*What the task asks*.
Rewrite the lines of the items below, starting with the line containing "Emissione di CO2 da" and going on through the line containing "bìa mềm, 19.0x26.0cm, 560 trang/4c". Replace "Hết hàng" with "Còn hàng", leave everything else unchanged, and give only those lines.
Available data below:
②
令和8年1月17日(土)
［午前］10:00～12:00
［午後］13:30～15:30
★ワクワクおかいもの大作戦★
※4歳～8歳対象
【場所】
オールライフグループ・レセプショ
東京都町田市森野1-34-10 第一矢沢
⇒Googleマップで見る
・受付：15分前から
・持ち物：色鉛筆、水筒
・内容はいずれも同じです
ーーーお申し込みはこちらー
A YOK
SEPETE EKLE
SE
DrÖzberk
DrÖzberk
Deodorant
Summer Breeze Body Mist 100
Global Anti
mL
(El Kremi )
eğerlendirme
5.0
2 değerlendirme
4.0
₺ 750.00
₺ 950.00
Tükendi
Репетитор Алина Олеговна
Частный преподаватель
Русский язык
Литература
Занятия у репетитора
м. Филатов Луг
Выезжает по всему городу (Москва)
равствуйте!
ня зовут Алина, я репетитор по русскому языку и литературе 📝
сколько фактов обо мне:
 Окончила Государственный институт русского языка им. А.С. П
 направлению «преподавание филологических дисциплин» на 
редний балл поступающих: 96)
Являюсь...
End of Available data.
Available data below:
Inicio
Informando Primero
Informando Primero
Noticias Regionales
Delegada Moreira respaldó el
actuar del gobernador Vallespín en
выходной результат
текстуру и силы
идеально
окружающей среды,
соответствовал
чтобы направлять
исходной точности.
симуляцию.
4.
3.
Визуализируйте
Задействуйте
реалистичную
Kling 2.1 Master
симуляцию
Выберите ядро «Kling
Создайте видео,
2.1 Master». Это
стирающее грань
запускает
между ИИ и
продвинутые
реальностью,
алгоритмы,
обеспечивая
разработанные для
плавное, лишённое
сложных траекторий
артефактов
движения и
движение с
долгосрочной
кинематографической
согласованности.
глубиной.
End of Available data.
Available data below:
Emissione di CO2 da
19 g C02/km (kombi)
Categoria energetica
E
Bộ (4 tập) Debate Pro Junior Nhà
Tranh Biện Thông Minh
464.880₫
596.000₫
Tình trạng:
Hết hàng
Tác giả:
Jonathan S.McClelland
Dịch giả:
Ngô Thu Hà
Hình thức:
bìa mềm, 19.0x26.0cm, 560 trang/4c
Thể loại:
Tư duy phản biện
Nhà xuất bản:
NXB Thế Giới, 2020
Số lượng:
End of Available data.
*Solution*.
Emissione di CO2 da
19 g C02/km (kombi)
Categoria energetica
E
Bộ (4 tập) Debate Pro Junior Nhà
Tranh Biện Thông Minh
464.880₫
596.000₫
Tình trạng:
Còn hàng
Tác giả:
Jonathan S.McClelland
Dịch giả:
Ngô Thu Hà
Hình thức:
bìa mềm, 19.0x26.0cm, 560 trang/4c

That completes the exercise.